**** Source records
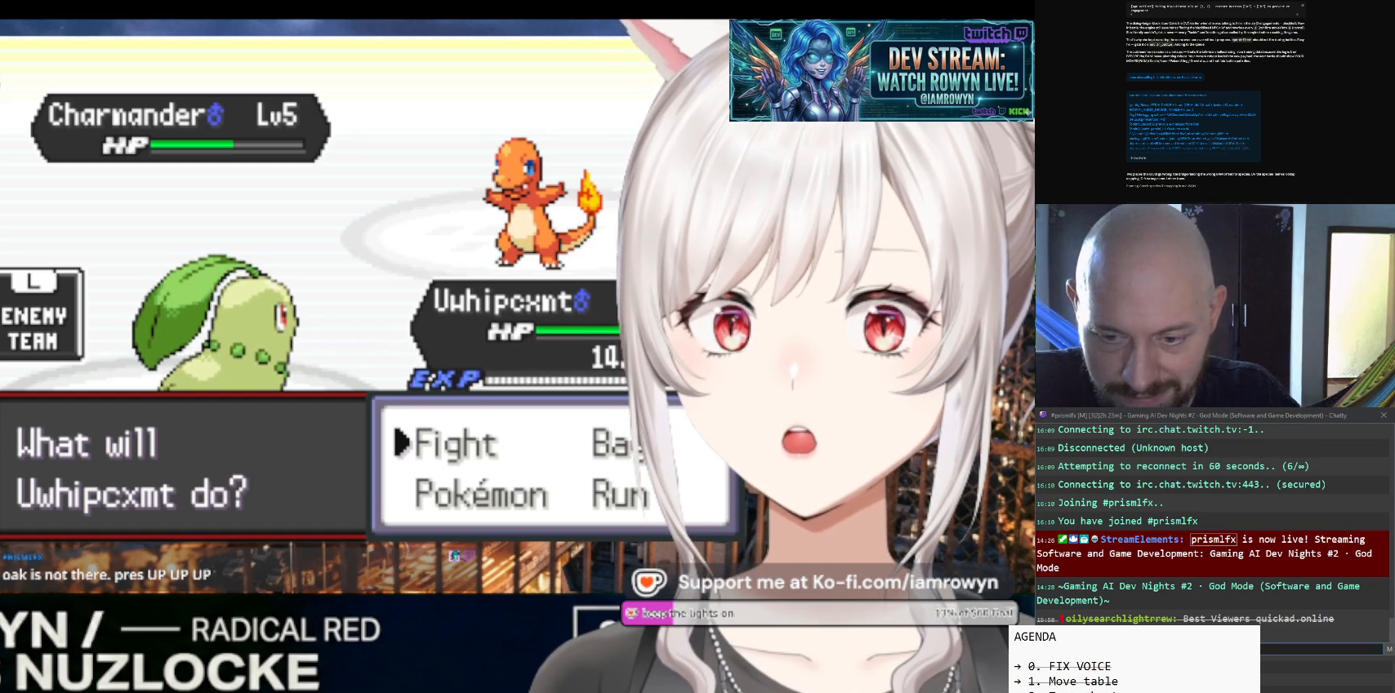
{"buttons": ["A"], "events": []}
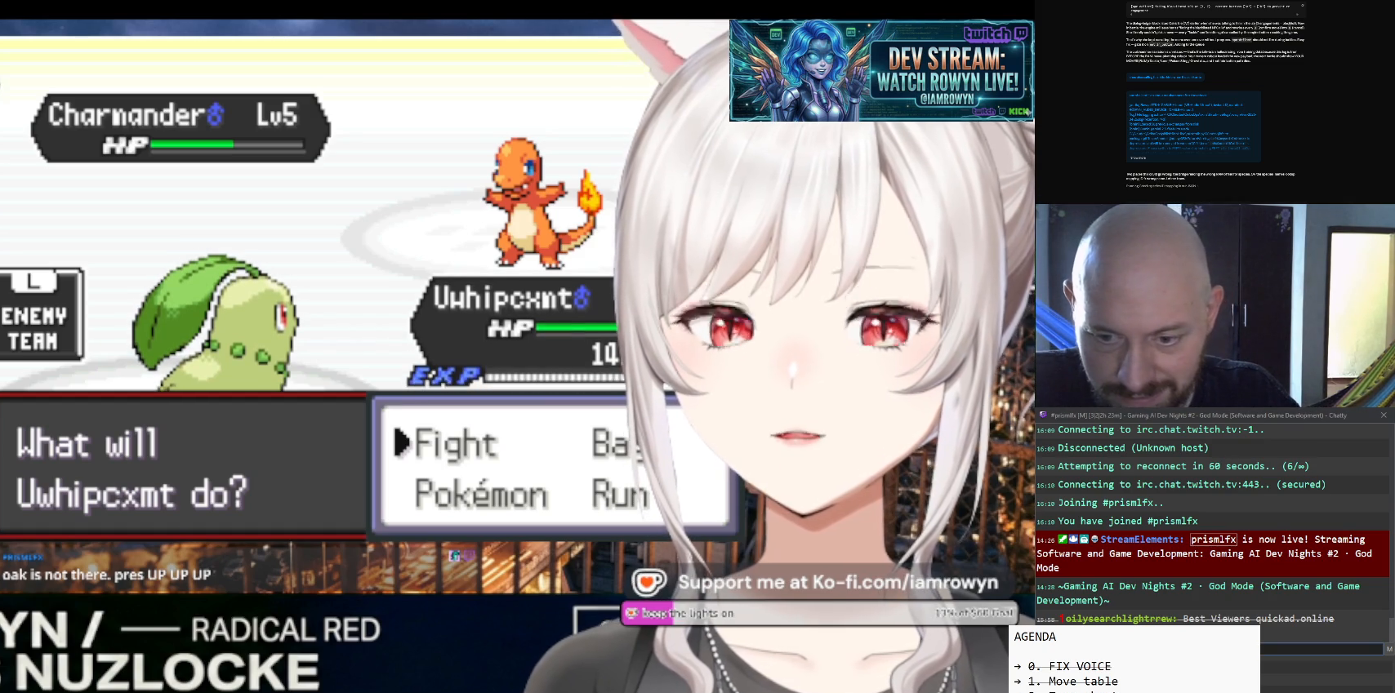
{"buttons": ["A"], "events": []}
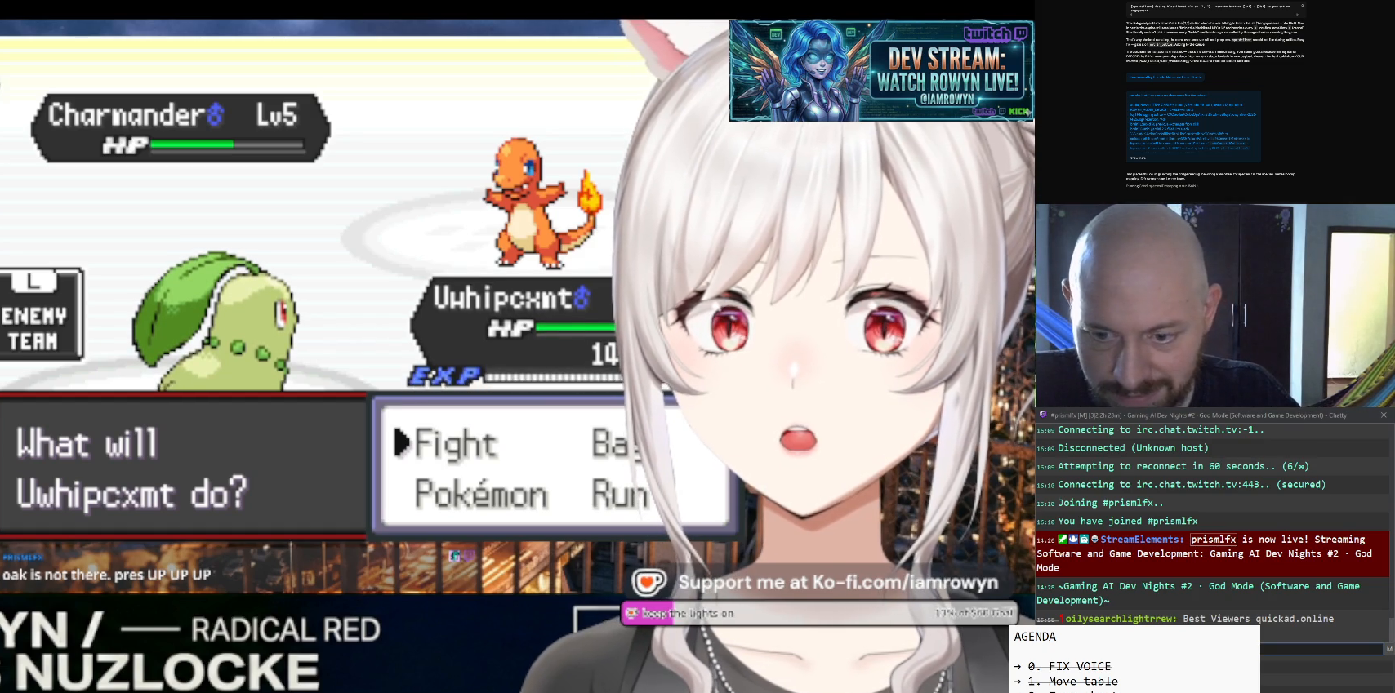
{"buttons": ["A"], "events": []}
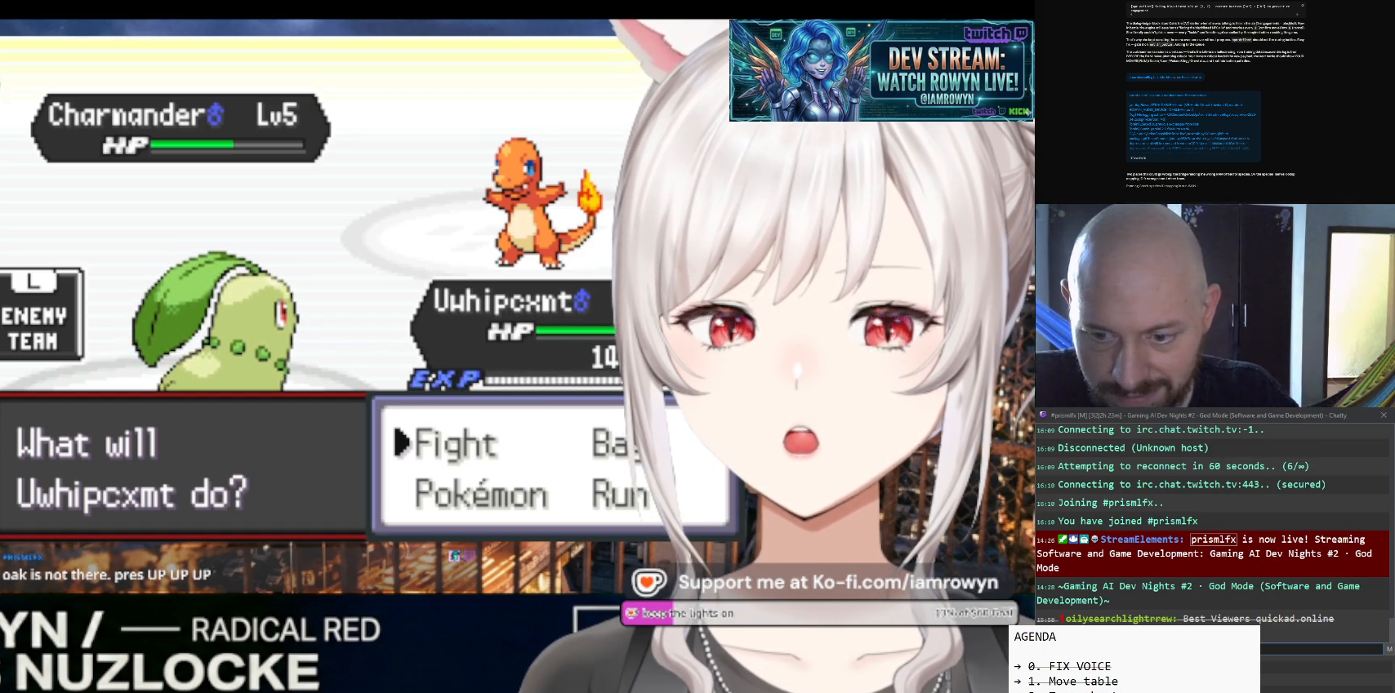
{"buttons": ["A"], "events": []}
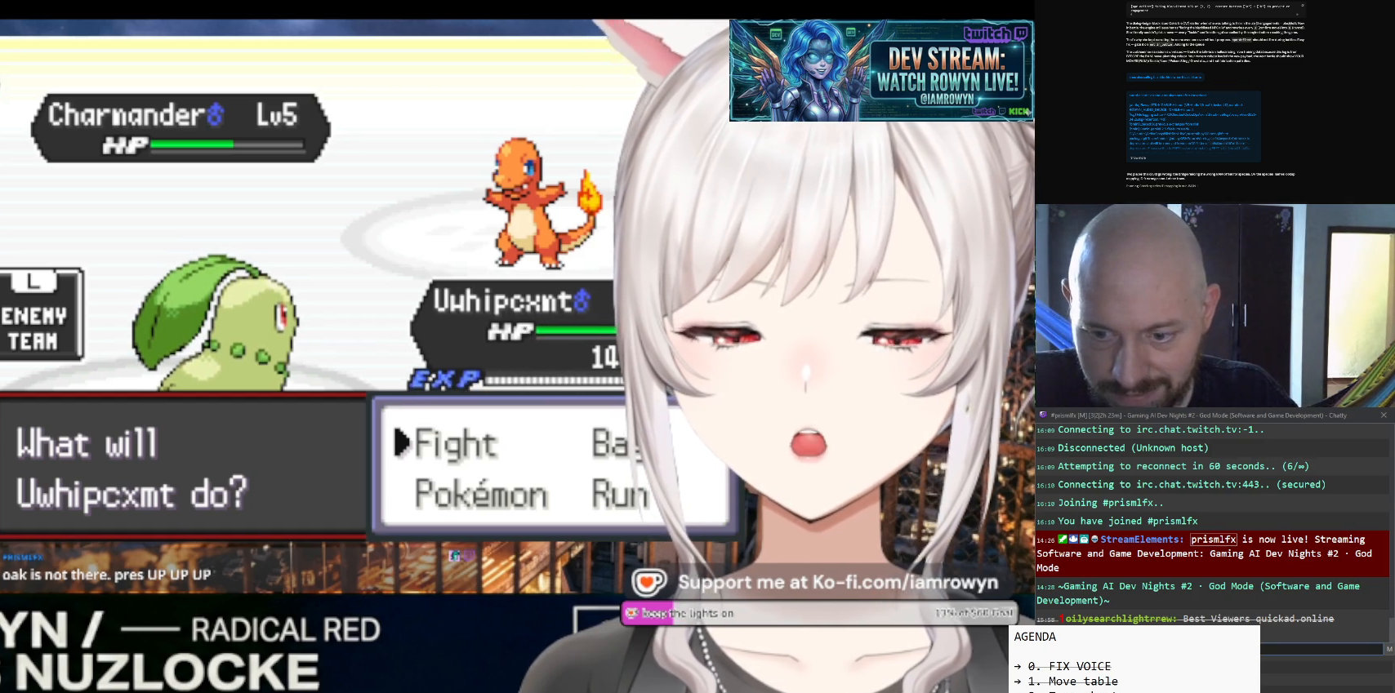
{"buttons": ["A"], "events": []}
********
Task statement: Copy out the listing above in full and keep the pictures out.

Response:
{"buttons": ["A"], "events": []}
{"buttons": ["A"], "events": []}
{"buttons": ["A"], "events": []}
{"buttons": ["A"], "events": []}
{"buttons": ["A"], "events": []}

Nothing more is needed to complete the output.